By MIRANDA PLOSS
Candidates running for the NABJ executive board presented their platforms and discussed what changes they feel are needed in order for NABJ to once again flourish and be the powerhouse organization it should be at NABJ-Chicago’s chapter meeting May 20.
In attendance were presidential candidates Sarah Glover, social media editor at NBC Owned Television Stations and Mira Lowe, senior editor for features at CNN Digital, along with vice president/broadcast candidates Dorothy Tucker, WBBM-TV reporter and WVON-AM talk show host and Galen Gordon, a coordinating producer at ESPN. Incumbent VP-Broadcast Dedrick Russell was unable to speak during the meeting due to technical difficulties with the conferencing equipment.
Each candidate focused on one idea they believed would rejuvenate NABJ in the eyes of members, along with current and potential sponsors. Although the candidates differed on how NABJ should adapt to keep pace with the evolving field of journalism, they all agreed major changes are needed. The major speaking point among the candidates was NABJ’s financial
The major talking point among the candidates was NABJ’s financial troubles and how they are affecting not only members’ outlook on the organization but the views of sponsors as well.
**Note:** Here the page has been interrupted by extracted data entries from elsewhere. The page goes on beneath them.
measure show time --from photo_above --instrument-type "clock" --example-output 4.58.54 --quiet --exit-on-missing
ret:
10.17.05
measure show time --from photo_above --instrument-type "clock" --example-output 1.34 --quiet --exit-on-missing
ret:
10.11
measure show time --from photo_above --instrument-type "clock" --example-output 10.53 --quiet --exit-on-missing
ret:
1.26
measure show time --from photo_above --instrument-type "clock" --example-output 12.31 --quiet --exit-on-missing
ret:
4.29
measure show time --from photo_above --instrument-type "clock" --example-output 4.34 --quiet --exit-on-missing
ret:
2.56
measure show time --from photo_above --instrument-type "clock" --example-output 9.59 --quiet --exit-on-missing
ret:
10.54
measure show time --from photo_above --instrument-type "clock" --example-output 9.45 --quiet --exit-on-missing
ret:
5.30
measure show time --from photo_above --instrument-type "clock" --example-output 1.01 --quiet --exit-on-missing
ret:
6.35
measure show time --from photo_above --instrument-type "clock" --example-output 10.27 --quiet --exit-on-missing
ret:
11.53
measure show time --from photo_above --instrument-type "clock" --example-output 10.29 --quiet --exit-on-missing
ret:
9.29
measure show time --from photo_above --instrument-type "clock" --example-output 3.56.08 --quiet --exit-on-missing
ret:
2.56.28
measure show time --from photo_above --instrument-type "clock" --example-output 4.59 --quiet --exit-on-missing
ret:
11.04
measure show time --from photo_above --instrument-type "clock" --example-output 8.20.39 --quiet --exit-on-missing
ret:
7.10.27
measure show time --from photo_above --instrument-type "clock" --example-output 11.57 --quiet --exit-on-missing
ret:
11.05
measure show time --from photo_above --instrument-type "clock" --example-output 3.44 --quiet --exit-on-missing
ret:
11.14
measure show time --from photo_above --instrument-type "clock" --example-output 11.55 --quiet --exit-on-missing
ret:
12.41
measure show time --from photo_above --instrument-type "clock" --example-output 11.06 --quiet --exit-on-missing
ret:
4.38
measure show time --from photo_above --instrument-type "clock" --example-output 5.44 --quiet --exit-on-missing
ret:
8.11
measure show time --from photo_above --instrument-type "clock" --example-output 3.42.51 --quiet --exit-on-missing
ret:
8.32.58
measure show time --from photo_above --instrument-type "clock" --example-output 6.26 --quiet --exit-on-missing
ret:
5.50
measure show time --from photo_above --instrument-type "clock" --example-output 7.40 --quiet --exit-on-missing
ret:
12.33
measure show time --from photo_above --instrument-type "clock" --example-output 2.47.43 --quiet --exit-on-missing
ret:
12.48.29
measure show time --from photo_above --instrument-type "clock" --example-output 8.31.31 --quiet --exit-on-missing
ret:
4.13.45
Tucker, during the Q&A, passionately stated: “I think we should take the credit cards away from the president!” She said NABJ should operate like a corporation, that executive board members should spend their own money and be reimbursed if the organization deems those expenses just.
Glover, Lowe and Gordon agreed with Tucker on the need for fiscal responsibility, saying the monetary issues have led to loss of sponsors over the last few years.
Glover stressed the need for transparency within NABJ, stating that if elected, she will implement an annual financial report that will be available not only to members but to interested sponsors.
Lowe, in stating her own approach, said: “One of NABJ’s biggest challenges as we know is raising money, and part of the reason it’s hard for us to raise money is because we have all this internal drama, and the internal drama gets communicated outwardly. While we are dealing with our governance issues, we also have to go out and build alliances and build relationships.”
Gordon suggested lack of presence was NABJ’s major issue with sponsorship and believes updating the national website and creating a database to connect NABJ’s network of members to employers and applicants will increase the organization’s relevance to new members and sponsors.
Throughout the night the candidates addressed questions from members, stressing that they each want to work hard to make sure NABJ is known the world over as a respected, powerful and passionate organization.